Whilst on the subject of the EXBPA (previous rambling here http://telnetport25.wordpress.com/2008/08/25/red-herrings-with-the-exchange-2007-bpa-and-windows-2008-in-a-ccr-cluster) I thought that I would pass on a couple of (probably well known) tips on why the BPA can fail or generate warnings when being run against a Windows 2008 based Exchange 2007 server using the “Health Check” option. The Two most common errors that can be encountered when running the BPA against Windows 2008 servers which are as follows: Exchange Server cannot be contacted: The above error typically manifests itself as a red cross during the scanning process and indeed as a part of the final report:
This can be caused by the two following issues;
- The remote registry service has not been started on the Windows 2008 Exchange server – “Remote Registry” is disabled by default on non-clustered Exchange 2007 instances running on Windows 2008 – you will need to enable and start the service.
- The Windows 2008 Firewall Service is enabled you will need to create an exception rule or disable it (not recommended) in order for the BPA scan to complete.
Cannot connect to port 25 on the Routing Group Master: Another interesting error that can be displayed after the BPA has performed its analysis is the above error – which looks like the following:
This can be caused by:
- An Antiviral program running on the server which the BPA is run from blocking traffic on port 25
- An Antiviral program running on the Exchange server that the BPA is testing
In either case of the above you will need to configure your antiviral program / firewall to allow port 25 traffic from the BPA (and obviously the Exchange Transport Service).
General Tips for the BPA:
The BPA is an essential tool for any Exchange administrator, it can locate, suggest and help troubleshoot issues with Exchange before, during and after they manifest.
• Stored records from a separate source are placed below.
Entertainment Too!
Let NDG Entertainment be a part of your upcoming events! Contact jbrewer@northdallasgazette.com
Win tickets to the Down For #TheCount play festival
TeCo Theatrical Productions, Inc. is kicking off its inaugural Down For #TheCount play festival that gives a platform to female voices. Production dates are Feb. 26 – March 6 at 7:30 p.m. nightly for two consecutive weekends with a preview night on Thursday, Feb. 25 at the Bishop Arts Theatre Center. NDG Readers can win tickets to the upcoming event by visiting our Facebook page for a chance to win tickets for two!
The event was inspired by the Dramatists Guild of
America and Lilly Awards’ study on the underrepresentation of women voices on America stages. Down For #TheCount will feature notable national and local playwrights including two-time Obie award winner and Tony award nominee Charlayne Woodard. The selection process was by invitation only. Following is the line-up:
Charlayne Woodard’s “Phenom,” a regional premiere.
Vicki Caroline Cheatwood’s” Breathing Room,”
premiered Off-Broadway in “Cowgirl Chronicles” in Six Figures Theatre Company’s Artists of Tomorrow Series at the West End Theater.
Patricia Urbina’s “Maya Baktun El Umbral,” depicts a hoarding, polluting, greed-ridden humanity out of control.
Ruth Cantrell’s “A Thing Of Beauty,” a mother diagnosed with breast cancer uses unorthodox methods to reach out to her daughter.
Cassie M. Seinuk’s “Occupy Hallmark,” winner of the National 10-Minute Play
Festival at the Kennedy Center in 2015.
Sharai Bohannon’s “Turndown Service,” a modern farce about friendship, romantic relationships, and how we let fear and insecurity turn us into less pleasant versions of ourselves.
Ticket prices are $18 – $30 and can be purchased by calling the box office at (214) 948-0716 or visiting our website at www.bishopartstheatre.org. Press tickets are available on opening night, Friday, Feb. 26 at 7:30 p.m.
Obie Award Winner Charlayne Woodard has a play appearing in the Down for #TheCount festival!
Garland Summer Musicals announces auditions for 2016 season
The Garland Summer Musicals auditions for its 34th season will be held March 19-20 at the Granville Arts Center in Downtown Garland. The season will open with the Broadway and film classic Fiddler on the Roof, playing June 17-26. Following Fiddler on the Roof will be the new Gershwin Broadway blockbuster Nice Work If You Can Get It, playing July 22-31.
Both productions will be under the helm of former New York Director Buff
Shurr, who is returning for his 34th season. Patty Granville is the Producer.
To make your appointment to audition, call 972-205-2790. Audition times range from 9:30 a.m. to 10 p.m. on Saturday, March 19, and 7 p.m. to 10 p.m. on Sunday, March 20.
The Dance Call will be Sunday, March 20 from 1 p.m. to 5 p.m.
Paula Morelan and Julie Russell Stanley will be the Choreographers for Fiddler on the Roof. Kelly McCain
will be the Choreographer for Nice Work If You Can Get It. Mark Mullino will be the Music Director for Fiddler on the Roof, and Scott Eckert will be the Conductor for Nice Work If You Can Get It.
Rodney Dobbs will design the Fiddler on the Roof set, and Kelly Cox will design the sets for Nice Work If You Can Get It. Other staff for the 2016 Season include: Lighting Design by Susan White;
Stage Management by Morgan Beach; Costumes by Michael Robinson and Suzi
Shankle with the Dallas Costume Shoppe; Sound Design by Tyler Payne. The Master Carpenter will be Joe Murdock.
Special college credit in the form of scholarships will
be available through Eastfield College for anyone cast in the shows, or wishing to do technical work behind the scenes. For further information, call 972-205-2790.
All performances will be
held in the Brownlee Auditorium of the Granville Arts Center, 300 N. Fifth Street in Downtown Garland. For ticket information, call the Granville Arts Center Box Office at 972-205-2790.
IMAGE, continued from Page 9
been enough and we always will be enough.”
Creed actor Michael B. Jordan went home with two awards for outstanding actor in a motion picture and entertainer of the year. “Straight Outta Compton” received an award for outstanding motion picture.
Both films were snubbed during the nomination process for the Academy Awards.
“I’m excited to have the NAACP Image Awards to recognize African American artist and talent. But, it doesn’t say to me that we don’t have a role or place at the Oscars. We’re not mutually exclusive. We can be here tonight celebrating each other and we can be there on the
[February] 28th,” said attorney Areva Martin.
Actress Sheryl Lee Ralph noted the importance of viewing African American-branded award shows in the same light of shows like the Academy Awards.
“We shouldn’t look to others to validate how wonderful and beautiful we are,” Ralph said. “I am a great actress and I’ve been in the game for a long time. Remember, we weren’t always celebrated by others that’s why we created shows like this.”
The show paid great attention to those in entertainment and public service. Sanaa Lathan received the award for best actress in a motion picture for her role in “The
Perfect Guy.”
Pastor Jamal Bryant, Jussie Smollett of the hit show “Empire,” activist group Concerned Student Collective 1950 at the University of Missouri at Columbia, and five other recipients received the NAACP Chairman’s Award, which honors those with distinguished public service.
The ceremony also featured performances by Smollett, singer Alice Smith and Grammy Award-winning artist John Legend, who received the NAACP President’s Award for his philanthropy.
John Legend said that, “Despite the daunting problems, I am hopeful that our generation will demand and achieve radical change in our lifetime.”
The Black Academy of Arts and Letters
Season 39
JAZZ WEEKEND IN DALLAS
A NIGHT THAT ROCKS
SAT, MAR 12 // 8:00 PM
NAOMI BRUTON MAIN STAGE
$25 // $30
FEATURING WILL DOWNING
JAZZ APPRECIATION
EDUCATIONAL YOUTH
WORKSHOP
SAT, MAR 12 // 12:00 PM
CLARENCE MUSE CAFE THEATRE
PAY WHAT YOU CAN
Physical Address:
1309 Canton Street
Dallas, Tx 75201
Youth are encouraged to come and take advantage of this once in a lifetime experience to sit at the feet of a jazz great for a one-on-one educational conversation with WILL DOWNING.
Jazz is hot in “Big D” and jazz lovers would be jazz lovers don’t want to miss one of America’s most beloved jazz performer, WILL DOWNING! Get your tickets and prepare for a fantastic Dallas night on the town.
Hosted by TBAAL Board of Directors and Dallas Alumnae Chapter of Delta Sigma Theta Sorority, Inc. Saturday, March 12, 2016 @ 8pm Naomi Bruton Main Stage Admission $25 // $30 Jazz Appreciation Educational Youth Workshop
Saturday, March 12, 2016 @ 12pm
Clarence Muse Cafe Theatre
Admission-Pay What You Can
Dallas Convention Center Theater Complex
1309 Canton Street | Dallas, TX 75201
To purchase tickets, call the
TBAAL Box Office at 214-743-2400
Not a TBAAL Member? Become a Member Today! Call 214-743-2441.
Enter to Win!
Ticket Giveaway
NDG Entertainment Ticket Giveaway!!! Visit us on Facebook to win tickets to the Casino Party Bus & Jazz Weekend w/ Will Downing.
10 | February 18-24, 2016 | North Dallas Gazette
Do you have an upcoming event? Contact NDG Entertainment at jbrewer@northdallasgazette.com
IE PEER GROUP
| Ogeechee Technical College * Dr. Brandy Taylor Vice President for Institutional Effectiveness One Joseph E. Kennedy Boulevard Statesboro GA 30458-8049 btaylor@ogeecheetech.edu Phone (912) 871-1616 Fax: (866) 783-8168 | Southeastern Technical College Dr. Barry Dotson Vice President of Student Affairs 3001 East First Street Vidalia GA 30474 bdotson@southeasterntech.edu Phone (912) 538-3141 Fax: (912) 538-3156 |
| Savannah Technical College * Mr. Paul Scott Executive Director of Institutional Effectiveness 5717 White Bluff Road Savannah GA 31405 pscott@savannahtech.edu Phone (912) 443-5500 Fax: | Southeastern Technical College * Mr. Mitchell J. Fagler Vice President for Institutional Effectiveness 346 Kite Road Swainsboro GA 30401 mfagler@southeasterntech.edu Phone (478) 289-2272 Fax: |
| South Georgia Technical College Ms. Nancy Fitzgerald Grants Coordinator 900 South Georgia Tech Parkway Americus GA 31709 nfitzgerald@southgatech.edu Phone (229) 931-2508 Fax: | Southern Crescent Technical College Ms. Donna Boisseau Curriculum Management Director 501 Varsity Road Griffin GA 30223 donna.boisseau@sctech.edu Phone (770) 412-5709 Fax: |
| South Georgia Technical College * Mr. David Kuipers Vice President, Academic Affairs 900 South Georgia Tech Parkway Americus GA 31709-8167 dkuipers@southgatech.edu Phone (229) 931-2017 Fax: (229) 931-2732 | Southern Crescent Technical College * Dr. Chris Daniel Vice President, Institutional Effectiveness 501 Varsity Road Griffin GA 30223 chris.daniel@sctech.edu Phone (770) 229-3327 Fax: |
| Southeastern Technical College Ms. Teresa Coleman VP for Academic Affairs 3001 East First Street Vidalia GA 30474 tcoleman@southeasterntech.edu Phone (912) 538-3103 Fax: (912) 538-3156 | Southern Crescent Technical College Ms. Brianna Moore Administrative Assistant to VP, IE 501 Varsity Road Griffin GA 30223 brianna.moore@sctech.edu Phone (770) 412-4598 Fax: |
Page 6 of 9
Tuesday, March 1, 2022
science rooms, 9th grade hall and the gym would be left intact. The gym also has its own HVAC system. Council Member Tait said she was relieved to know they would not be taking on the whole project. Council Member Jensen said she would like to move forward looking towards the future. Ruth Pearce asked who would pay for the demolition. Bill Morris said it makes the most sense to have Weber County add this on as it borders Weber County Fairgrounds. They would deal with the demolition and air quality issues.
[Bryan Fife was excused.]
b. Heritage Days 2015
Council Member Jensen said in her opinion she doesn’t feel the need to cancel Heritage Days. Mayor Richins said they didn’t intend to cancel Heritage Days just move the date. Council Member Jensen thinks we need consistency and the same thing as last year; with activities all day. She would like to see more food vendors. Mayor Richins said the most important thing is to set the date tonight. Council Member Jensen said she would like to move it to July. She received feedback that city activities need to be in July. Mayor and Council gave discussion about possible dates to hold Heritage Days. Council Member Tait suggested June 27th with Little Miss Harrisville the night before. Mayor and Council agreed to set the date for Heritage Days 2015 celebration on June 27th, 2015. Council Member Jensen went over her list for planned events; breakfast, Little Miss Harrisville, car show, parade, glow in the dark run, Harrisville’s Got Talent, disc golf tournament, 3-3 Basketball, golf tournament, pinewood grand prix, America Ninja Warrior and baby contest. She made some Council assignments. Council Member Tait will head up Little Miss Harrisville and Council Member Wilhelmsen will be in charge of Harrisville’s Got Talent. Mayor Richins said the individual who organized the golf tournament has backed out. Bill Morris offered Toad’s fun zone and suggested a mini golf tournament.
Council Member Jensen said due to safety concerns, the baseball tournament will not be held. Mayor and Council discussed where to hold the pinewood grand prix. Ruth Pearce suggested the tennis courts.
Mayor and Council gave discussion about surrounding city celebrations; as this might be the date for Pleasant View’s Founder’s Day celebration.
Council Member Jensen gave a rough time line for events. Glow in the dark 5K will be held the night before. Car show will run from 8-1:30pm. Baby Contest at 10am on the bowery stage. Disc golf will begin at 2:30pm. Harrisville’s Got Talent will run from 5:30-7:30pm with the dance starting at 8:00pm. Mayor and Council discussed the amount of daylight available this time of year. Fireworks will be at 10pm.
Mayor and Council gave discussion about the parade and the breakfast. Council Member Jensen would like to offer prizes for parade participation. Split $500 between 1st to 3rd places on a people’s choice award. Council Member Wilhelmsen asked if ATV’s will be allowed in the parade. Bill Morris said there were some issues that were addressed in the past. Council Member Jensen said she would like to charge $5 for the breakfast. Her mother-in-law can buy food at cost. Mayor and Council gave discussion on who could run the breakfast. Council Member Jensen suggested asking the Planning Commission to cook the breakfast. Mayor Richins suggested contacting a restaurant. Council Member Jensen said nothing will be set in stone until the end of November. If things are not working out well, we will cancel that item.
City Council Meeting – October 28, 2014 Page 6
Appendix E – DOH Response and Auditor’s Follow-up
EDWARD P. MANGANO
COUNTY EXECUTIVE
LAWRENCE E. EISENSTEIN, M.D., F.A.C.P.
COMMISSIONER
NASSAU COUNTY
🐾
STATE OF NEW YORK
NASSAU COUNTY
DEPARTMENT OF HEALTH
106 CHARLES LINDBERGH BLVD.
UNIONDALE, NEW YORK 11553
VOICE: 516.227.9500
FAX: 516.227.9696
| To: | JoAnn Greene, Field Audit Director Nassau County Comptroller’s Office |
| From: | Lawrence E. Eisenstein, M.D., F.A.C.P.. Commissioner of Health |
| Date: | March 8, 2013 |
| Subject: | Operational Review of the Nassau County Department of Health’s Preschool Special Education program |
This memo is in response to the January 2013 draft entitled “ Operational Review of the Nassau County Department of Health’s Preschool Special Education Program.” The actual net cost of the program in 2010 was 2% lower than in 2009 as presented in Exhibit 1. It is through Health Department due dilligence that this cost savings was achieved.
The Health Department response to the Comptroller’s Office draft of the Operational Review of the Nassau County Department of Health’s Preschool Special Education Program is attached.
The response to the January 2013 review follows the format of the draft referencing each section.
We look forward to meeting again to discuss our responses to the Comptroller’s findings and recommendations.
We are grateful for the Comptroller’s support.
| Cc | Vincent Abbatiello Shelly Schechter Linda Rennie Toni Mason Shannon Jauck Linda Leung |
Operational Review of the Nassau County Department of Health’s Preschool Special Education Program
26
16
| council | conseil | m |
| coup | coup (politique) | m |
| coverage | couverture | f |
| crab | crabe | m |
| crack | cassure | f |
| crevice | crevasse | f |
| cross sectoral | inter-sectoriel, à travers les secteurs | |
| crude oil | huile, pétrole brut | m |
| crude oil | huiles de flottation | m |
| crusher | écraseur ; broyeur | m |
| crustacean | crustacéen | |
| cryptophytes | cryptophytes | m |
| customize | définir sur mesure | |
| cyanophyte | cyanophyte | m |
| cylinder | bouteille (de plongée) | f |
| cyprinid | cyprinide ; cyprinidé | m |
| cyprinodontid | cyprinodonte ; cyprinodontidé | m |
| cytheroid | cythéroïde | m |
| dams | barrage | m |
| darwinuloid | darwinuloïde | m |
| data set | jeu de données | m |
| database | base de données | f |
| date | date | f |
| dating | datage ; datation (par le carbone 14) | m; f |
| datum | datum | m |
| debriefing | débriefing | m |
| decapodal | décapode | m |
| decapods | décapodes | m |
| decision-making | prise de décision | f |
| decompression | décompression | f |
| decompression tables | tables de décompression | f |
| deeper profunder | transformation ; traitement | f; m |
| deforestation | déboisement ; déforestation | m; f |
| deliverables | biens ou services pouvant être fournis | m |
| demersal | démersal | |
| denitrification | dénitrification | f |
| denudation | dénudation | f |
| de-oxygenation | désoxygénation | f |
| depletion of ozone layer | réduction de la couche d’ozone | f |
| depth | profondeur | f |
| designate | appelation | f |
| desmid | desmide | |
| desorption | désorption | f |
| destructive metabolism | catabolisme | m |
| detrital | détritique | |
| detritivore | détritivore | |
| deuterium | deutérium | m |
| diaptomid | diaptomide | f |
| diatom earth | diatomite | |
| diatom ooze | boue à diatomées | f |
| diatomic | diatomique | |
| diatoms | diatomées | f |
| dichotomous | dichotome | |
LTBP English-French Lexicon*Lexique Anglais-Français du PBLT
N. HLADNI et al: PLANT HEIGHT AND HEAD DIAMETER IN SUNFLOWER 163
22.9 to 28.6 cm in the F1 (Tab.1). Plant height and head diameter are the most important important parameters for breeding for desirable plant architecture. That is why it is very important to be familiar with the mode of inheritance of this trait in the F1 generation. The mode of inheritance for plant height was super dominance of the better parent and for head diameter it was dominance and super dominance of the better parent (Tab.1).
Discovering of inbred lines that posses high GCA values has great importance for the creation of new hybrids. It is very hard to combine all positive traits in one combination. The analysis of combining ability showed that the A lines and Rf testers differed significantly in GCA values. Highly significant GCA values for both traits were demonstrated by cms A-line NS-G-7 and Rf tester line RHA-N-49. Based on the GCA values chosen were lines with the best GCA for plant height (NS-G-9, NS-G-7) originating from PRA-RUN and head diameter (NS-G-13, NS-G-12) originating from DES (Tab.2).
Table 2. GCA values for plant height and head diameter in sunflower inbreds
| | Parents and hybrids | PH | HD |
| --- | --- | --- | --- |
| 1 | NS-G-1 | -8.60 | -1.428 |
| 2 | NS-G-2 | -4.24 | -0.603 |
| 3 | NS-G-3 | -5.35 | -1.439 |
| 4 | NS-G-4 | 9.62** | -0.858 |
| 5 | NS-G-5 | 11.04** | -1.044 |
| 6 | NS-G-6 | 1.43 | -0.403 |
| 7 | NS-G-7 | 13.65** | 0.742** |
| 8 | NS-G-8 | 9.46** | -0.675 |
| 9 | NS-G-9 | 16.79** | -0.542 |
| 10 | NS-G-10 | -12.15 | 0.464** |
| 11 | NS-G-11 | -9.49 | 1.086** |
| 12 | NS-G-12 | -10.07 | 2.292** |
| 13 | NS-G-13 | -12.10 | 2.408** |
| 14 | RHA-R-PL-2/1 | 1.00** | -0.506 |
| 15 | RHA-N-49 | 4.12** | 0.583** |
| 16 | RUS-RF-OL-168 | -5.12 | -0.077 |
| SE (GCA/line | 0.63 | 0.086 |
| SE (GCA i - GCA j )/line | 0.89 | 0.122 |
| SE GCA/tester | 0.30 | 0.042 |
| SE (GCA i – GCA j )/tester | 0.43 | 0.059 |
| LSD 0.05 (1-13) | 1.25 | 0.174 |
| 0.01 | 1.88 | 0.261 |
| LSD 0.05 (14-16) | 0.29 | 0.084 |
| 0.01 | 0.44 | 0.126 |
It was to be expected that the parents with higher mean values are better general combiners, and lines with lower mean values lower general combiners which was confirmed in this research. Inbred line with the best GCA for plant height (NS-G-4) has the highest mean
Therefore I would like to suggest the following tips for people whom are not familiar with the tool:
Keep you BPA server updated
As many of you may know Exchange 2007 installs a copy of the BPA on every server it is installed upon – in an ideal world you would try to keep the XML definitions up to date on every server – however sometime’s this is not convenient – therefore I suggest that you nominate one server in your environment that you intended to run the Exchange BPA from (this in many cases might actually be a workstation with the Exchange Management or indeed the BPA installed upon stand alone) – ensure that you check for updates to your BPA definitions every 3 weeks.
Run the BPA when it makes sense
As part of a robust change control process run your BPA before and after every major change to Exchange – this will help verify changes and help you spot errors in your configuration and roll back if required.
Keep copies of you BPA reports
Very useful if you need to track back through changes or review the evolution of your Exchange environment – great for audits or DR scenarios.
Trust and don’t Trust the BPA – even when it is right or wrong
This might seem like a weird statement – but the BPA flags issues for a reason, even if settings that are correctly configured are reported as wrong check them – this will give you an understand as to where they are and what the BPA reports on. Also bear in mind that the BPA is purely a “Best Practices” tool – therefore you might not be able to correct everything it says as you own environment is unique – use your own judgement.